Your renewal pricing model has a price elasticity coefficient. Your team uses it. It is wrong.

Not wrong as in: someone made an arithmetic error. Wrong as in: the quantity it estimates is not the quantity you need for sound pricing decisions. It measures the association between price change and lapse, and it embeds a confound that naive regression cannot remove. In observational insurance data, this confound can materially overstate true price sensitivity. A renewal optimiser built on an overstated elasticity gives back margin to customers who would have renewed anyway.

We built insurance-demand to fix this. This post explains the problem in detail and shows how the library addresses it.


The confound, precisely

Here is what your renewal data actually contains.

Each row is a renewing policy. You observe the renewal price, the price change from last year, and whether the customer renewed. You regress renewal indicator on price change and call the coefficient an elasticity.

The problem: the price change was not randomly assigned. Your pricing model set it, using risk factors. Higher-risk customers received larger premium increases because your actuarial models said they cost more. Higher-risk customers also lapse at higher rates, for reasons that are not entirely about price. They have more claims. They attract fewer alternative insurers willing to cover them. Their financial behaviour is correlated with their claims behaviour in ways your model does not fully capture.

So your regression has conflated two effects: the genuine causal effect of price on renewal probability, and the correlation between high-risk status and lapse propensity. The naive coefficient is a mixture of both. You cannot tell from the regression output how large each component is.

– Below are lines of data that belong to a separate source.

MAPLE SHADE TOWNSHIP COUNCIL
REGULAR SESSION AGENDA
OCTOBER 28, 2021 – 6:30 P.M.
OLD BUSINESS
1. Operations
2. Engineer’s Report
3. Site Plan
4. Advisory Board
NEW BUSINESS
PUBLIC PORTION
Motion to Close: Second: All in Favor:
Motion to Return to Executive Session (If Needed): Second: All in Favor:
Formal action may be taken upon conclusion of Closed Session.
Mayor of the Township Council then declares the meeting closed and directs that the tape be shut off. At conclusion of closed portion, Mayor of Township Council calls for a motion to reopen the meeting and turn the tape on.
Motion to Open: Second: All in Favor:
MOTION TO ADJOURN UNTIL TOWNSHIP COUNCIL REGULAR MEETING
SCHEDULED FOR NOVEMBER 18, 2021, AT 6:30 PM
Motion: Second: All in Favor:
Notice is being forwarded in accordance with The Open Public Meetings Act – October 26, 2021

The standard fix is to include technical premium as a control variable. This is better than nothing. But it only removes the variation explained by your risk model, and your risk model is not perfect. Any residual risk variation that correlates with both the price change and the renewal decision will still bias the coefficient. If your pricing model misses a material risk factor - and all of them do - the confound remains.

The same structure appears in conversion modelling. PCW business is the clearest case. Your technical premium for a given risk is high, so you quote high, so you convert poorly on that risk class. A naive regression of conversion on quoted price absorbs the risk-driven price variation and the risk-driven demand variation. The coefficient overstates price sensitivity for the high-risk segments most affected by this problem.


Why this matters commercially

A renewal optimiser built on an overstated elasticity will systematically give back too much margin.

Take a concrete example. Suppose the true causal elasticity is -0.023: a 1 percentage-point premium increase causes a 2.3 percentage-point reduction in renewal probability. Your naive GLM estimate is -0.047. Guelman and Guillén (2014) demonstrated this type of confounding using propensity score methods on automobile insurance renewal data, finding that the causal estimate was substantially lower in absolute magnitude than the naive association. If the optimiser thinks P(renewal) falls twice as fast with price as it actually does, it will undercut more aggressively than it should. On a renewal book of 200,000 policies, using the wrong elasticity can represent millions of pounds in unnecessary margin concession annually.

Post-PS21/11, this matters even more. The FCA’s GIPP remedies (PS21/11, effective January 2022) banned price-walking: you cannot charge renewing customers more than the equivalent new business price through the same channel. The direction of the optimisation is now one-sided. You can discount but you cannot surcharge. Every percentage point of discount you apply unnecessarily is pure margin loss with no regulatory upside.


The Double Machine Learning fix

DML isolates the causal effect by partialling out confounders from both the treatment and the outcome using flexible ML models. For the full mathematical procedure and theoretical guarantees, see Causal Inference for Insurance Pricing.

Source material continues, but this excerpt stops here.